Instruction
Return all of the data exactly, omitting any images.

--- The data Enclosed Below ---

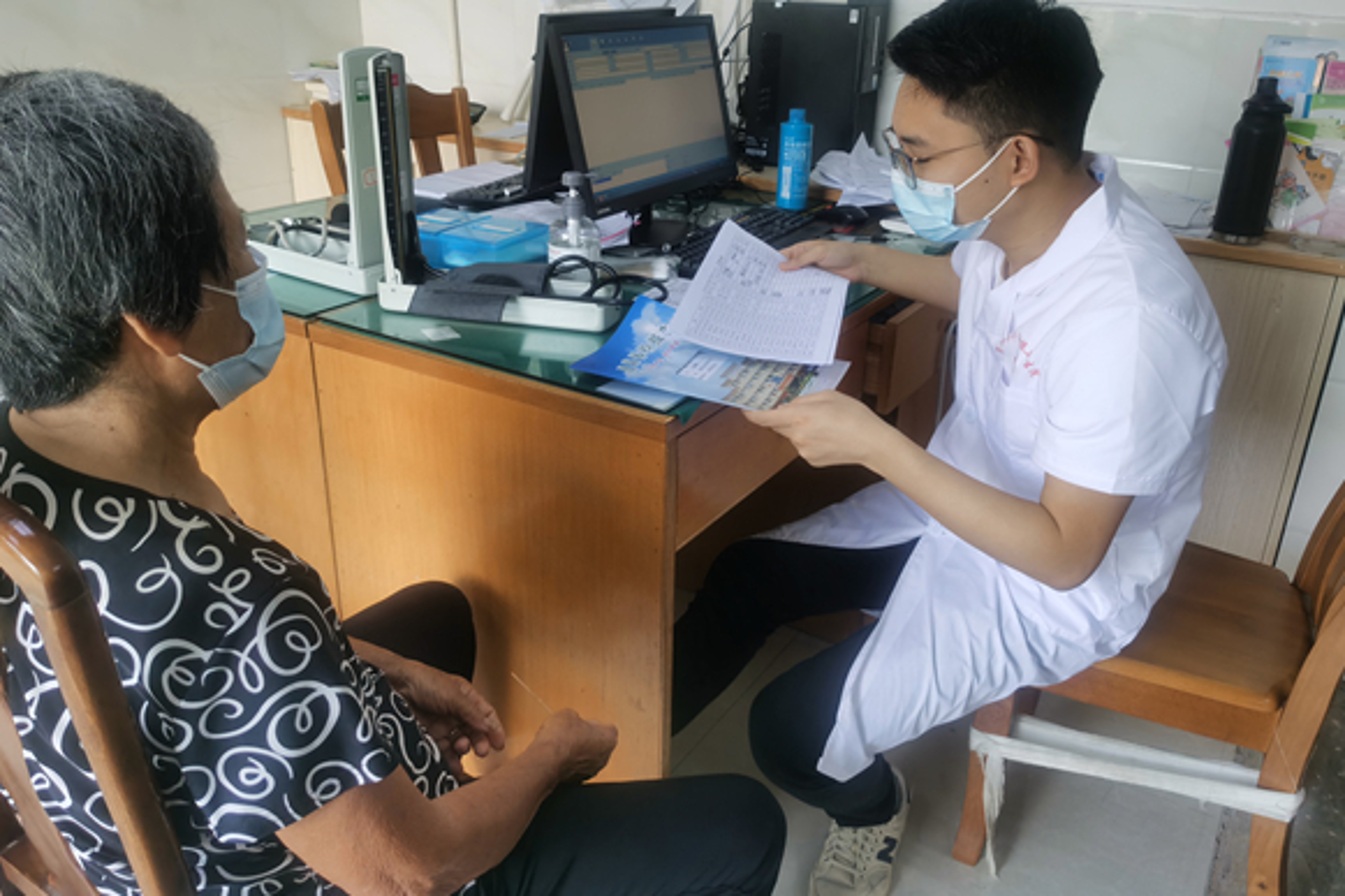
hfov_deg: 63.7
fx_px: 1083
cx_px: 683
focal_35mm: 29
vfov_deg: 44.9
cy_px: 398
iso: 80
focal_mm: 5.56
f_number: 1.6
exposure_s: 1/100
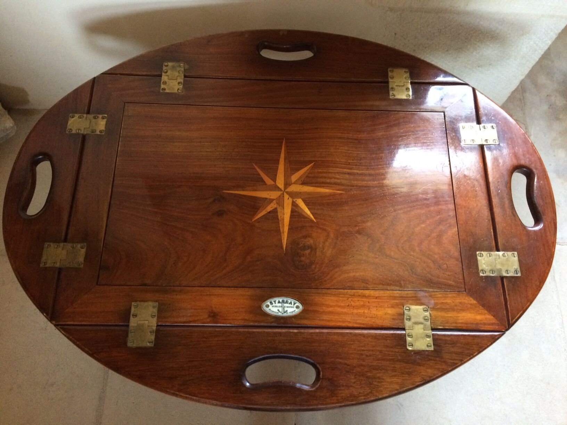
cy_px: 212
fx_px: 475
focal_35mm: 29
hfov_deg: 61.7
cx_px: 284
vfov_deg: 48.2
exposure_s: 1/17
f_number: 2.2
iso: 320
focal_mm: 4.15
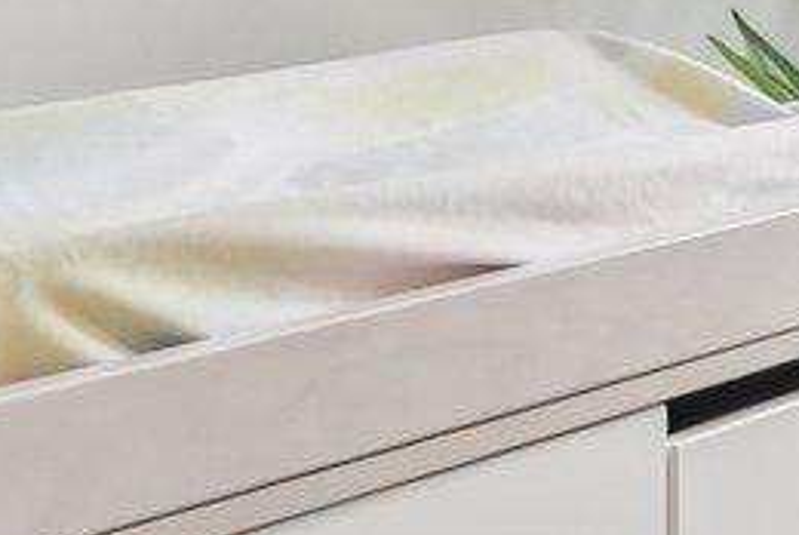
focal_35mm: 126
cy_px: -224
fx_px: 2800
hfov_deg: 14.6
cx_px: 1361
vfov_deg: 10.6
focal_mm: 16
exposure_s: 1/40
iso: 400
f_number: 8
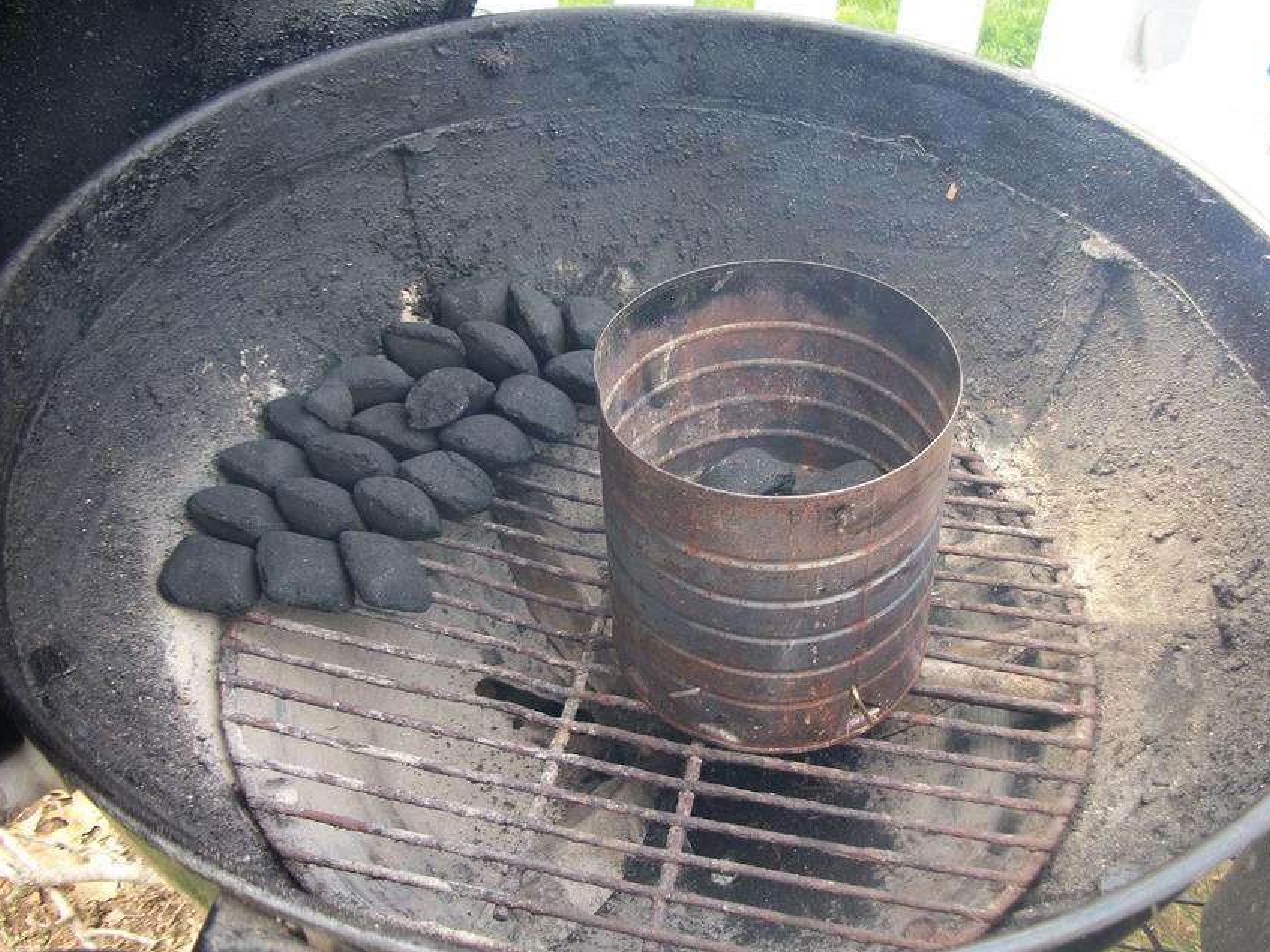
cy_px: 475
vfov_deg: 41.8
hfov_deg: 54.0
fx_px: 1247
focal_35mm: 34
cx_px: 655
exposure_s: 1/60
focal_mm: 5.7
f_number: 2.9
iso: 80
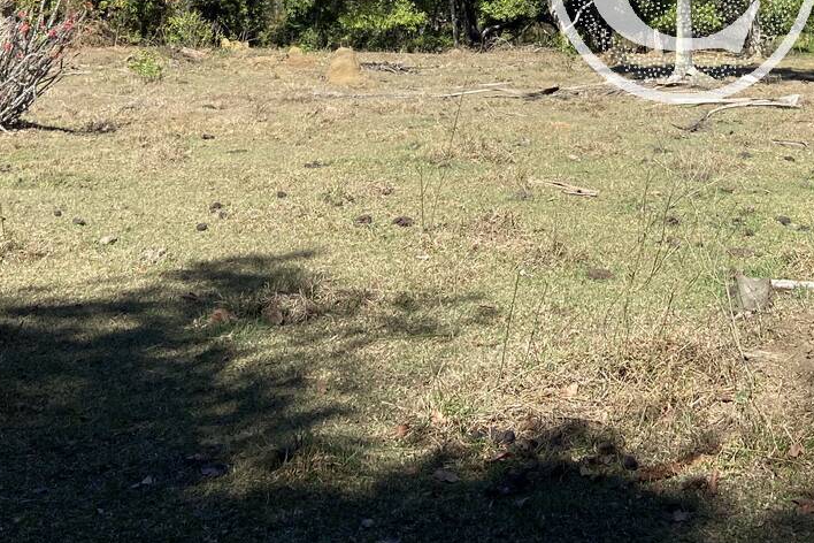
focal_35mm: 55
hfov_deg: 34.8
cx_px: 681
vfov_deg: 23.1
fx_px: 1244
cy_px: -58
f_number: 1.8
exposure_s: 1/2105
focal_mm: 4.25
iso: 32
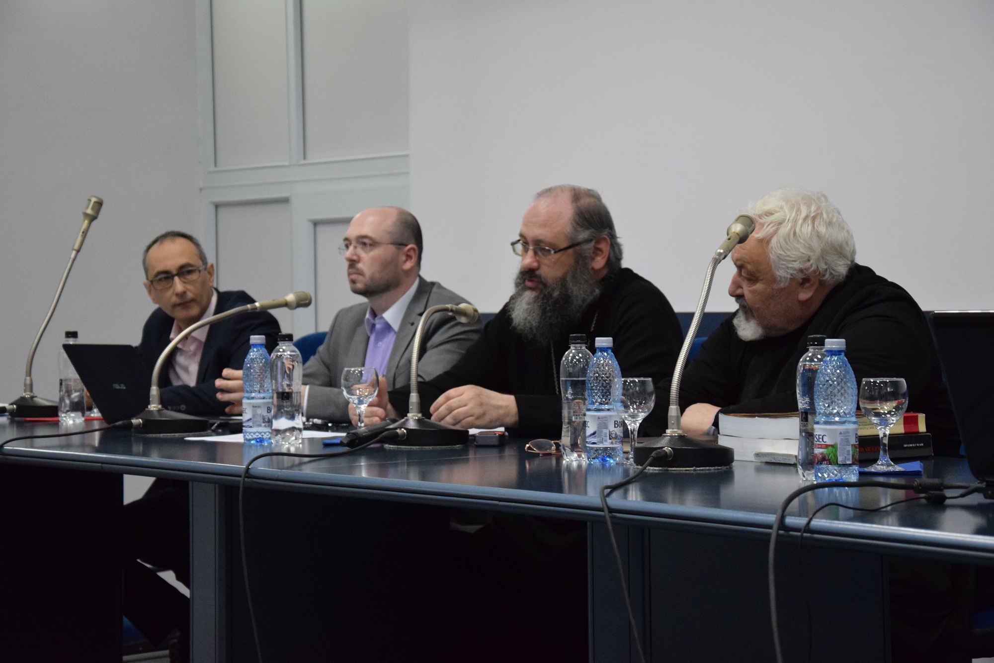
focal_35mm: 78
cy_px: 332
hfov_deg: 26.0
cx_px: 497
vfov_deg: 17.5
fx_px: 2153
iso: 2500
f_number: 5
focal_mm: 52
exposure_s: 1/50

--- End of Enclosed The data ---

Final answer
hfov_deg: 63.7
fx_px: 1083
cx_px: 683
focal_35mm: 29
vfov_deg: 44.9
cy_px: 398
iso: 80
focal_mm: 5.56
f_number: 1.6
exposure_s: 1/100
cy_px: 212
fx_px: 475
focal_35mm: 29
hfov_deg: 61.7
cx_px: 284
vfov_deg: 48.2
exposure_s: 1/17
f_number: 2.2
iso: 320
focal_mm: 4.15
focal_35mm: 126
cy_px: -224
fx_px: 2800
hfov_deg: 14.6
cx_px: 1361
vfov_deg: 10.6
focal_mm: 16
exposure_s: 1/40
iso: 400
f_number: 8
cy_px: 475
vfov_deg: 41.8
hfov_deg: 54.0
fx_px: 1247
focal_35mm: 34
cx_px: 655
exposure_s: 1/60
focal_mm: 5.7
f_number: 2.9
iso: 80
focal_35mm: 55
hfov_deg: 34.8
cx_px: 681
vfov_deg: 23.1
fx_px: 1244
cy_px: -58
f_number: 1.8
exposure_s: 1/2105
focal_mm: 4.25
iso: 32
focal_35mm: 78
cy_px: 332
hfov_deg: 26.0
cx_px: 497
vfov_deg: 17.5
fx_px: 2153
iso: 2500
f_number: 5
focal_mm: 52
exposure_s: 1/50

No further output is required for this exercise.